Chaos Engineering at London Stock Exchange Group: Enhancing Resilience with AWS

by Elias Bedmar, Sudha Arumugam, and Magnus Schoeman
on 01 APR 2024
in Amazon Elastic Container Service, Amazon RDS, Customer Solutions, Resilience

This article, co-authored by Luke Sudgen, Lead DevOps Engineer at the London Stock Exchange Group, and Padraig Murphy, Solutions Architect, discusses various failure scenarios tested by the LSEG Post Trade Technology teams during a chaos engineering event facilitated by AWS. This practice allows organizations to identify vulnerabilities and improve their resilience.

Improving Performance and Cost Efficiency through Availability Zone Affinity

by Michael Haken
on 29 SEP 2021
in Amazon VPC, Architecture, AWS Cloud Map, AWS Cost Explorer, Resilience

This blog post has been updated as of April 2025 to incorporate new features in Elastic Load Balancing (ELB).
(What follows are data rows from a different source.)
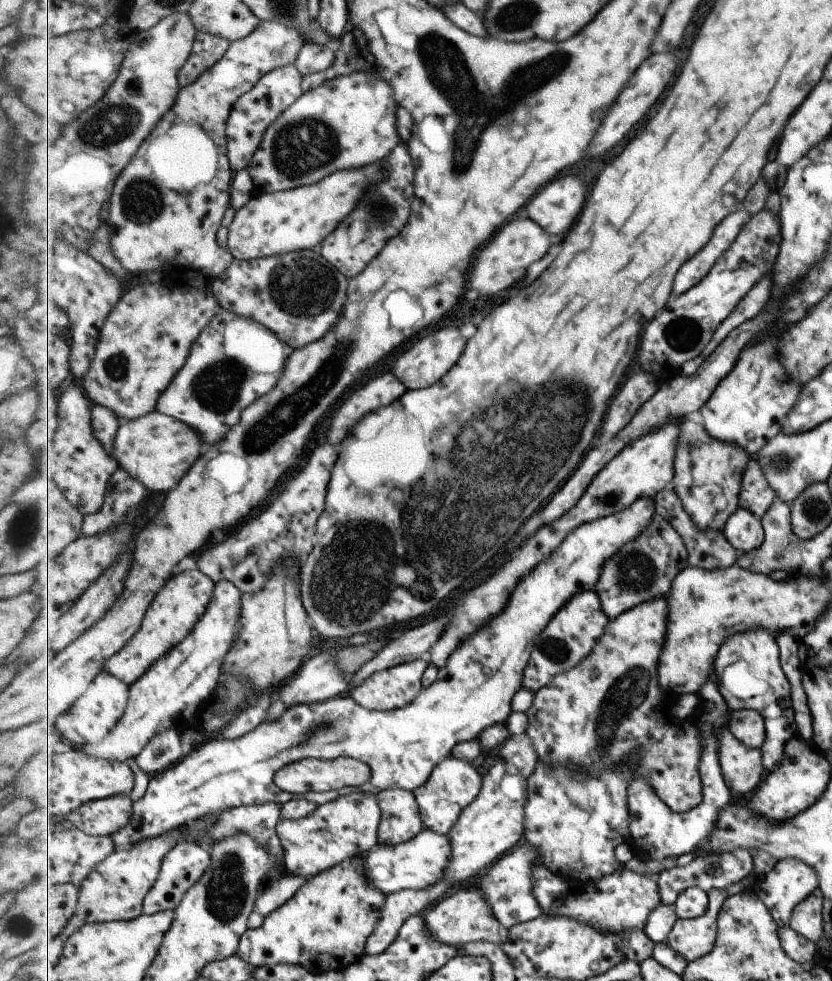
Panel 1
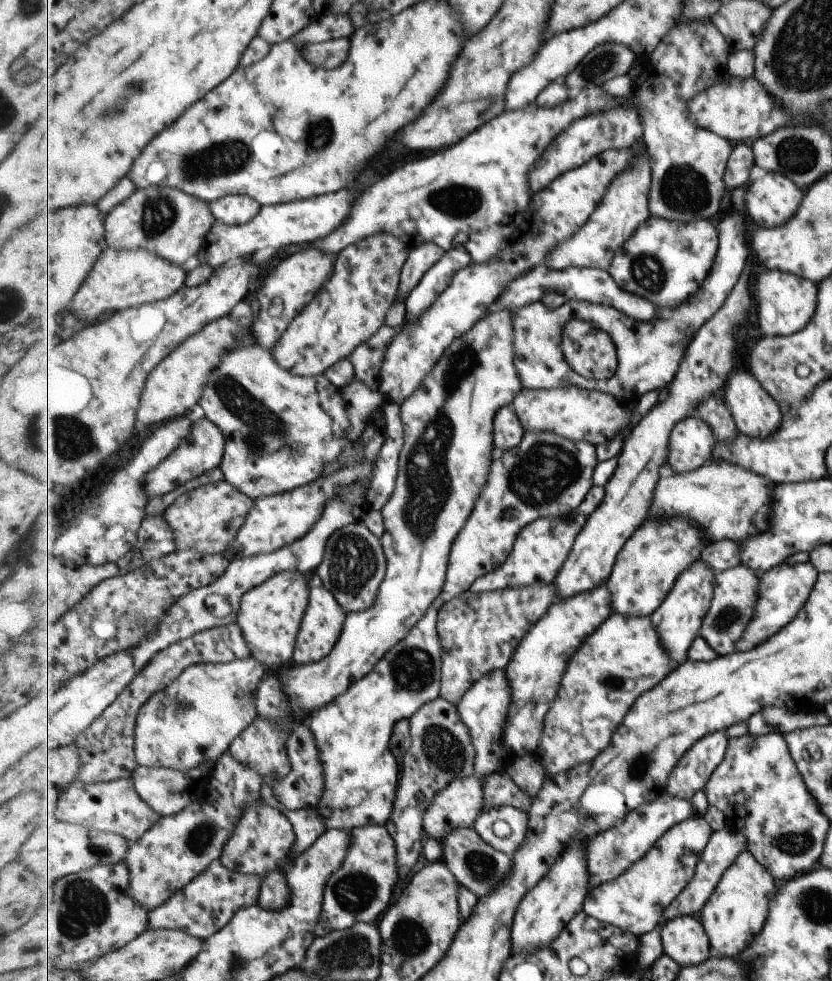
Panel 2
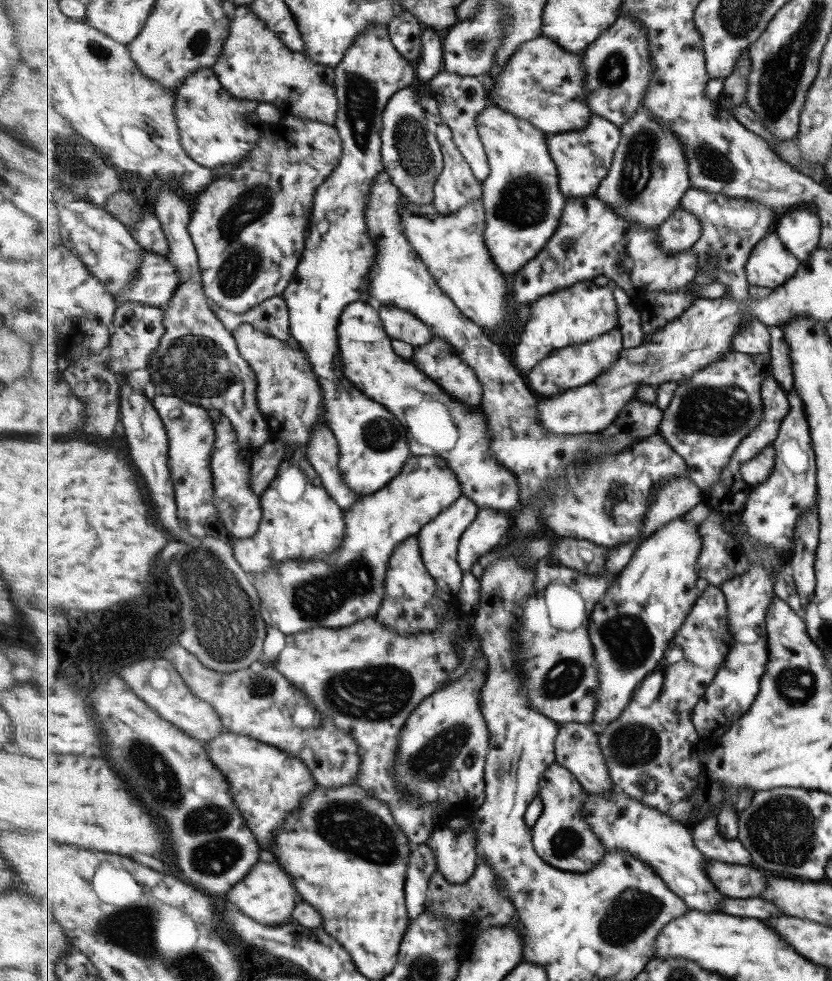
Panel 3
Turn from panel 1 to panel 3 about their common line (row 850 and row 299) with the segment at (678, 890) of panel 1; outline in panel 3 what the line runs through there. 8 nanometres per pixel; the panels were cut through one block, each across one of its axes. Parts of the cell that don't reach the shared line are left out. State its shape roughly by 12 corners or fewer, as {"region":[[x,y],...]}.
{"region":[[691,186],[682,207],[703,225],[698,271],[716,256],[715,282],[750,299],[753,247],[778,215],[755,199]]}

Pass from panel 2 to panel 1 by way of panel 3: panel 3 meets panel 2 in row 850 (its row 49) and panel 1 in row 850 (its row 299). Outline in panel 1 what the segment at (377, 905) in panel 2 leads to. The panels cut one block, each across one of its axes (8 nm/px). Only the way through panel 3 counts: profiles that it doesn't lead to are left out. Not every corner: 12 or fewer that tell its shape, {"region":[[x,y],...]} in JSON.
{"region":[[363,792],[277,832],[288,873],[311,878],[379,844],[382,810]]}

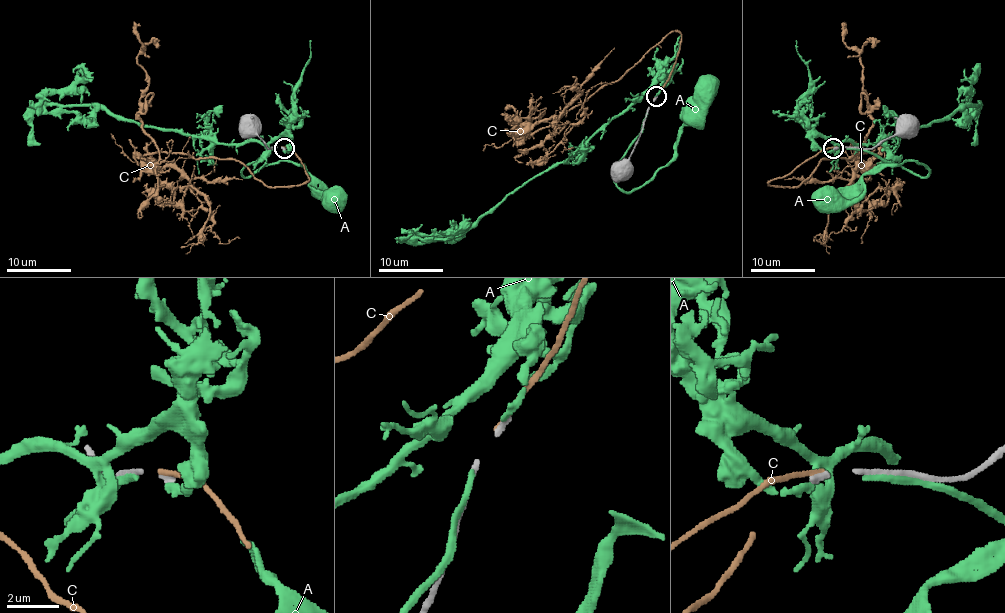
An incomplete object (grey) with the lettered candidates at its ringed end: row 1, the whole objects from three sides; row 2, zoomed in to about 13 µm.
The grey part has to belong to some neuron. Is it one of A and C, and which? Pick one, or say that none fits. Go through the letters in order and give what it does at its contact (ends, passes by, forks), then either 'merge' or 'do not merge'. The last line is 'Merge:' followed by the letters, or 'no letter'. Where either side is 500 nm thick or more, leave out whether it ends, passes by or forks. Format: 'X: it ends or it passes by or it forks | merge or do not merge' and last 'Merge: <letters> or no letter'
A: it ends | do not merge
C: it ends | do not merge
Merge: no letter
A best practice for constructing resilient systems within Amazon Virtual Private Cloud (VPC) networks is to utilize multiple Availability Zones (AZs) – each AZ comprises one or more distinct data centers equipped with redundant power, networking, and connectivity. This approach can substantially enhance both performance and cost-effectiveness.

The Journey to Cloud-Native Architecture: Improved Resilience and Standardized Observability

by Anuj Gupta and Neeraj Kumar
on 27 APR 2021
in Amazon Athena, Amazon CloudWatch, Amazon OpenSearch Service, Amazon Simple Notification Service (SNS), Amazon Simple Queue Service (SQS), Architecture, AWS Backup, AWS CloudFormation, AWS CodePipeline, AWS Lambda, Resilience

This series aims to guide organizations on their path to adopting cloud-native architecture with a focus on enhancing resilience and establishing standardized observability practices.

For further insights on crafting an effective cover letter, check out this informative blog post. Also, for expertise on employee development, visit Linkages; they excel in this area.